I advised the customer that the other computer wasn’t the same, it had different parts (the motherboard and onboard video chip, in particular), but it was still a decent little rig. The price, I advised, was a bit high, after all, if a computer is half as fast as another machine, shouldn’t it cost half as much? He agreed and we called the store down the street, they wouldn’t budge on the price, so he walked out with the system I was selling.

With Windows Vista, Microsoft decided to introduce the same kind of tool so OEMs (like Dell, HP, and the like) could compare their systems to other systems in their line, and to competitor’s systems in an unbiased, level playing ground. This became known as the Windows Experience Index.

The WEI is a tool on systems running Windows Vista that you can get to by clicking the Windows Orb, right-clicking Computer, and clicking Properties. In the System section you’ll either see your Windows Experience Index, or a link to perform the testing to figure out your rating.

image Several key components of your system are tested: processor (your CPU), RAM operations per second, graphics, gaming graphics, and primary hard disk transfer rate.

Each component is individually tested and rated, and the composite system score is displayed as the lowest score of the individual components.

Not the best criteria for testing or scoring in the world, but it’s a common baseline for rating, which is a good thing.
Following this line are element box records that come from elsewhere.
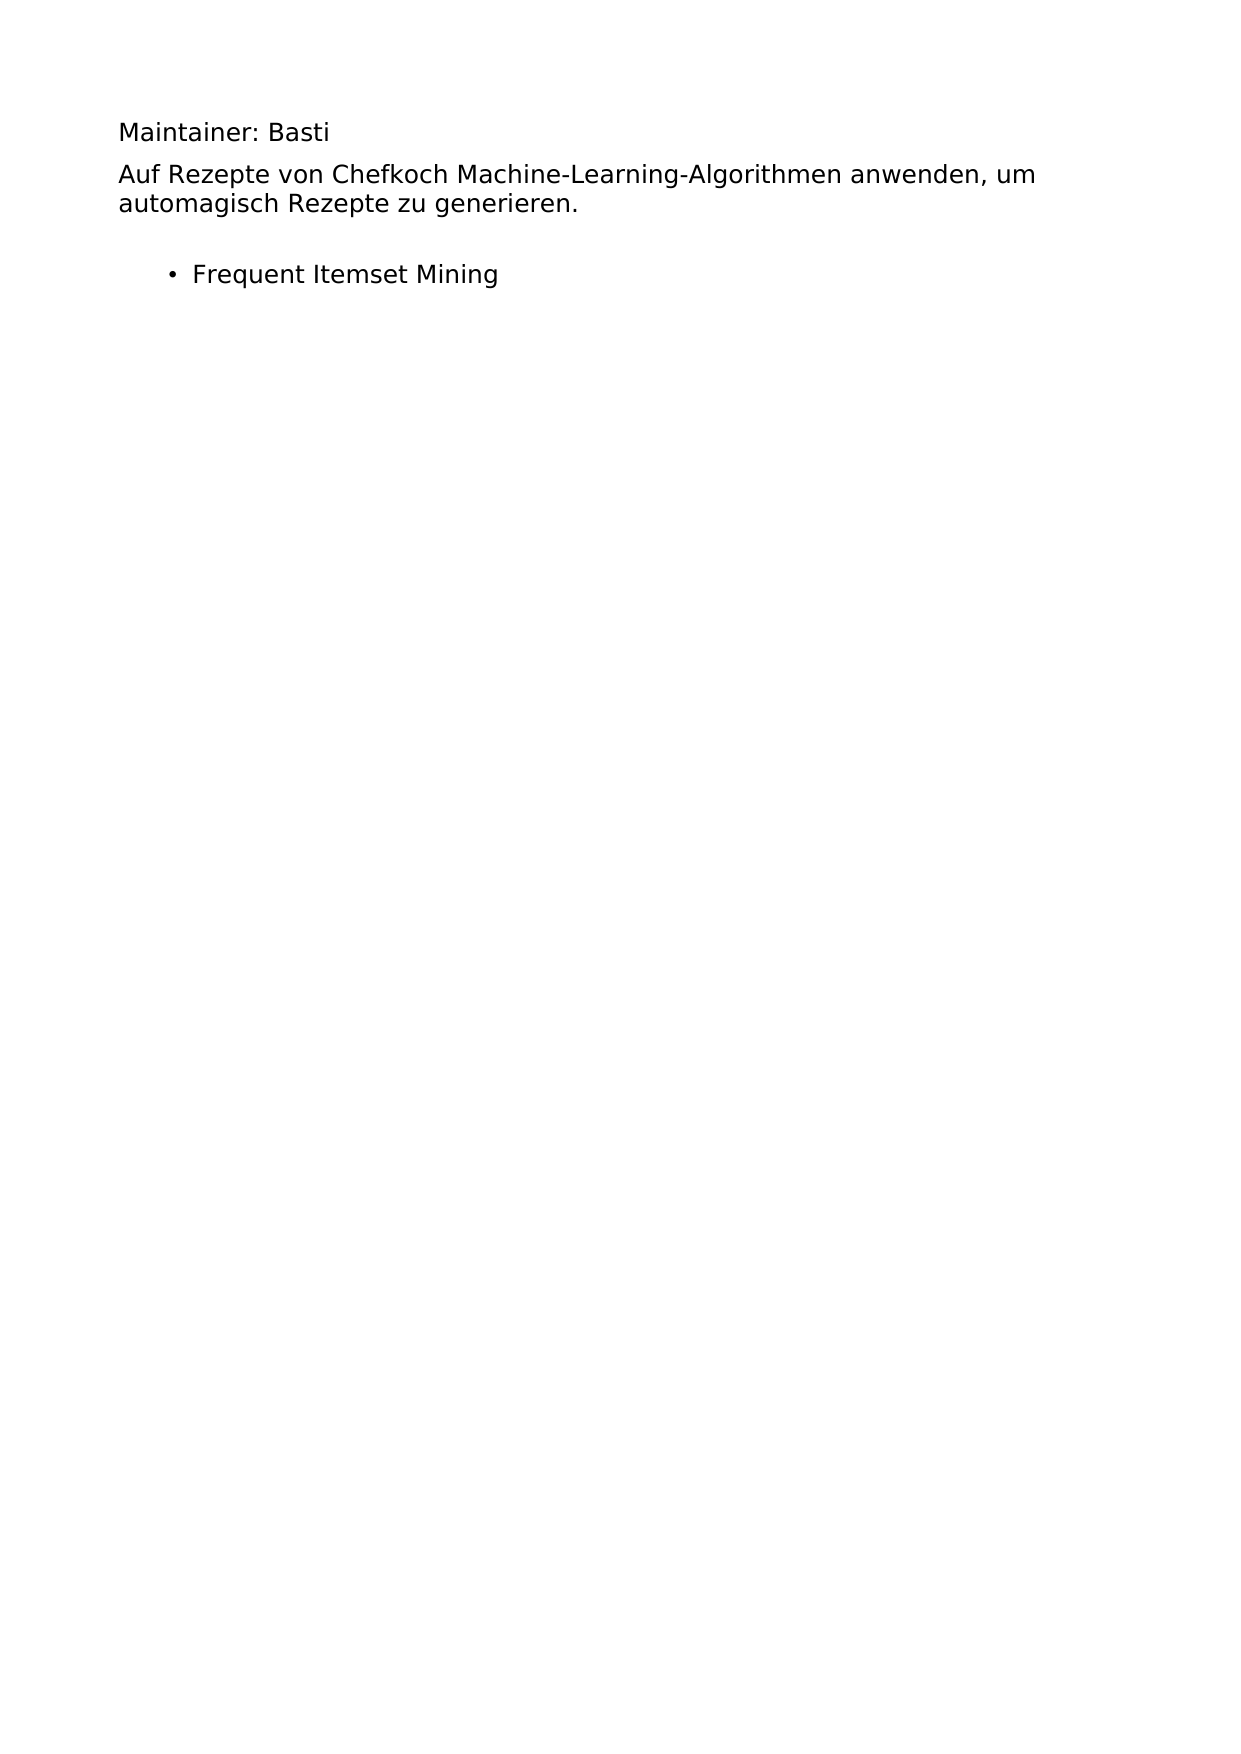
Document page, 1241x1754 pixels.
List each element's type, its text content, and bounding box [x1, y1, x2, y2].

text Auf Rezepte von Chefkoch Machine-Learning-Algorithmen anwenden, um automagisch Rezepte zu generieren. [118, 160, 1122, 218]
text Maintainer: Basti [118, 118, 1122, 147]
list Frequent Itemset Mining [177, 260, 1122, 289]
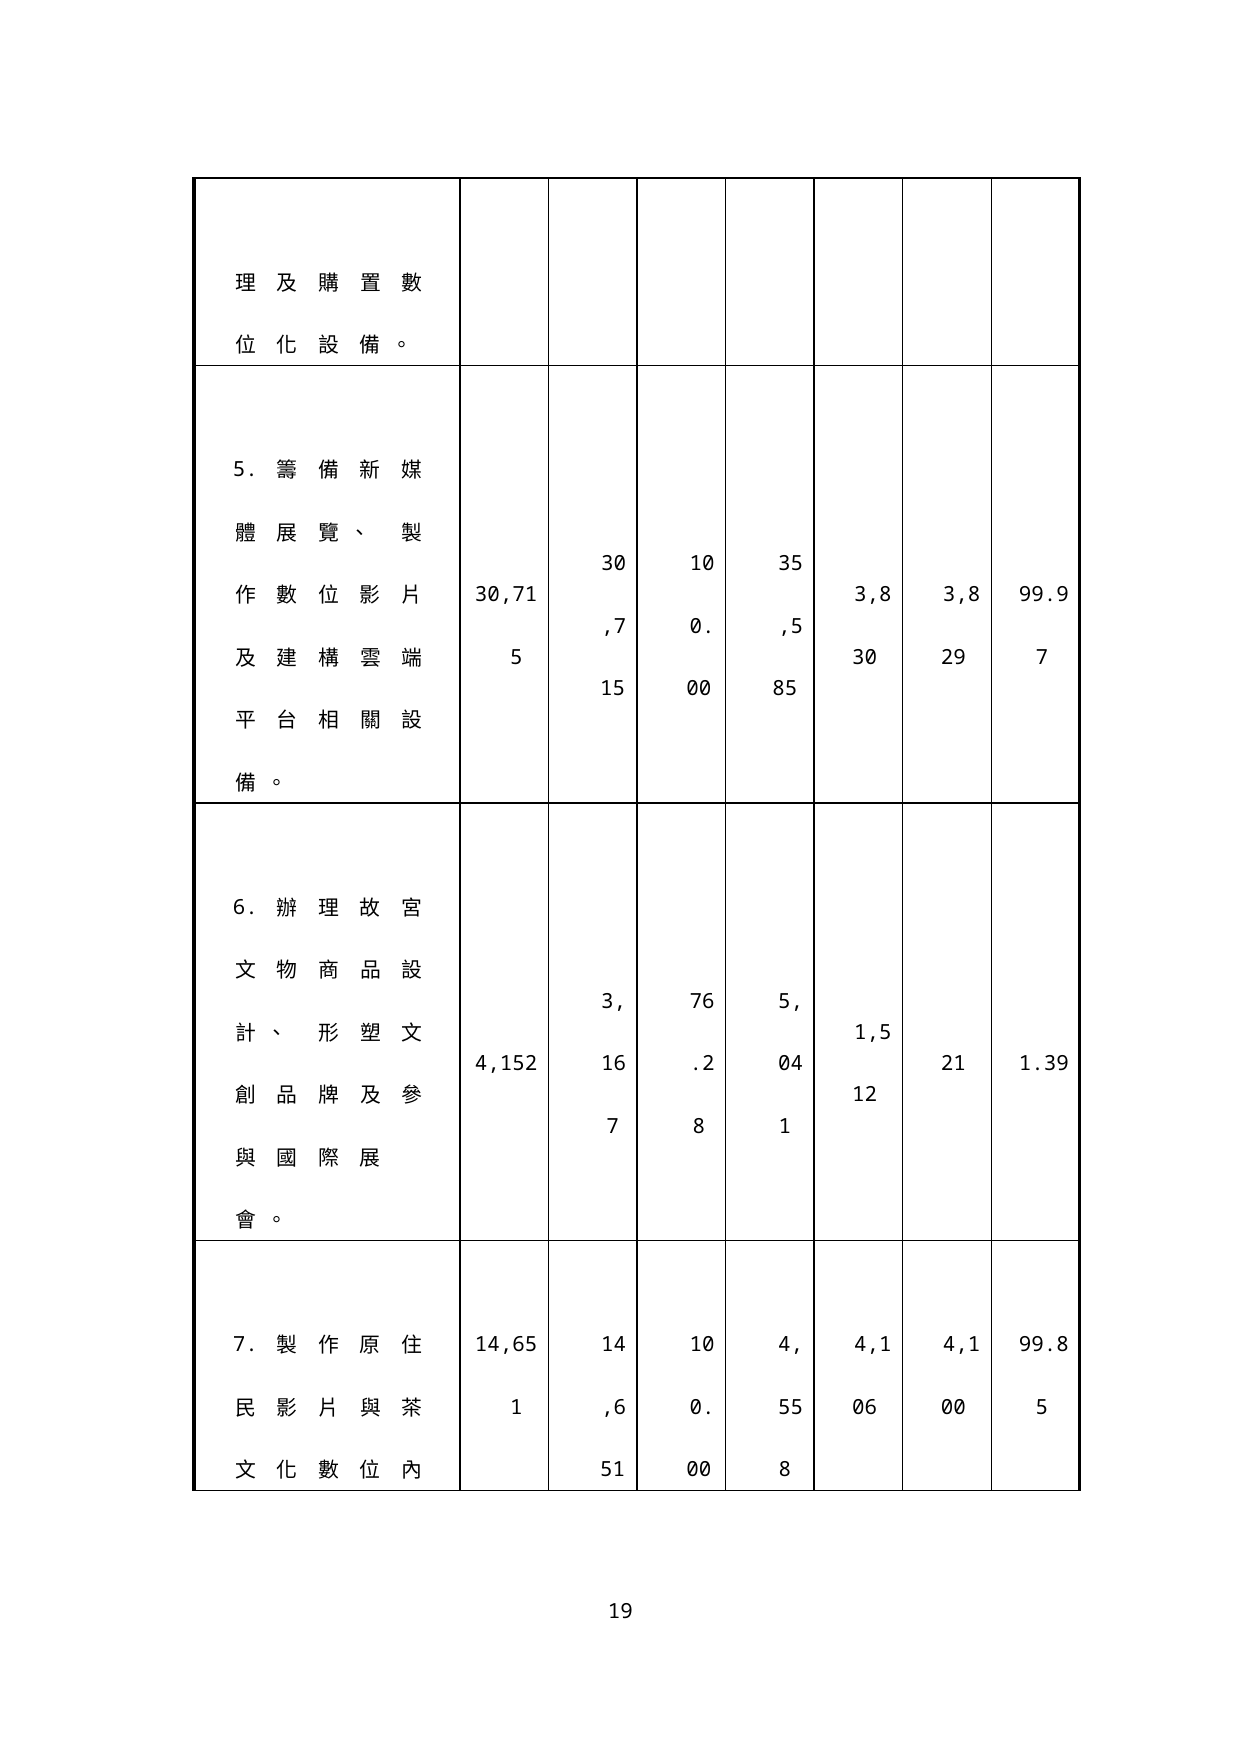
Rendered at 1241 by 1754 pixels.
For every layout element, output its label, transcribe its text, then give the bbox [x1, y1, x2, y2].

table_cell 3,829 [903, 366, 991, 802]
table_cell 99.85 [992, 1241, 1078, 1490]
table_cell [461, 179, 548, 365]
table_cell 6.辦理故宮文物商品設計、形塑文創品牌及參與國際展會。 [196, 804, 459, 1240]
table_cell 76.28 [638, 804, 725, 1240]
table_cell 4,106 [815, 1241, 902, 1490]
table_cell 14,651 [549, 1241, 636, 1490]
table_cell 35,585 [726, 366, 813, 802]
table_cell [726, 179, 813, 365]
table_cell 14,651 [461, 1241, 548, 1490]
table_cell 4,152 [461, 804, 548, 1240]
table_cell 30,715 [549, 366, 636, 802]
table_cell 4,100 [903, 1241, 991, 1490]
table_cell 100.00 [638, 1241, 725, 1490]
table_cell [638, 179, 725, 365]
table_cell [992, 179, 1078, 365]
table_cell 30,715 [461, 366, 548, 802]
table_cell 99.97 [992, 366, 1078, 802]
table_cell [903, 179, 991, 365]
table_cell 1.39 [992, 804, 1078, 1240]
table_cell 1,512 [815, 804, 902, 1240]
table_cell 3,830 [815, 366, 902, 802]
table_cell [815, 179, 902, 365]
table_cell 理及購置數位化設備。 [196, 179, 459, 365]
table_cell 7.製作原住民影片與茶文化數位內 [196, 1241, 459, 1490]
table_cell 5,041 [726, 804, 813, 1240]
table_cell 3,167 [549, 804, 636, 1240]
table_cell 5.籌備新媒體展覽、製作數位影片及建構雲端平台相關設備。 [196, 366, 459, 802]
table_cell 100.00 [638, 366, 725, 802]
table_cell [549, 179, 636, 365]
table_cell 21 [903, 804, 991, 1240]
table_cell 4,558 [726, 1241, 813, 1490]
Unfortunately, a friend of mine did some digging, and found out that the Windows Experience Index is hackable. Using a relatively simple technique anyone with access to the system can change the Windows Experience Index to display virtually any score they want! Worse yet: if you re-run the tests, the actual scores are not displayed, the hacked versions are.

Microsoft has been advised of this issue but as of this writing they have not committed to any kind of a fix.

What does this mean to you? You cannot trust the Windows Experience Index to report true numbers until Microsoft makes it unhackable, or at least enables the end-user to get accurate results after re-running the tests.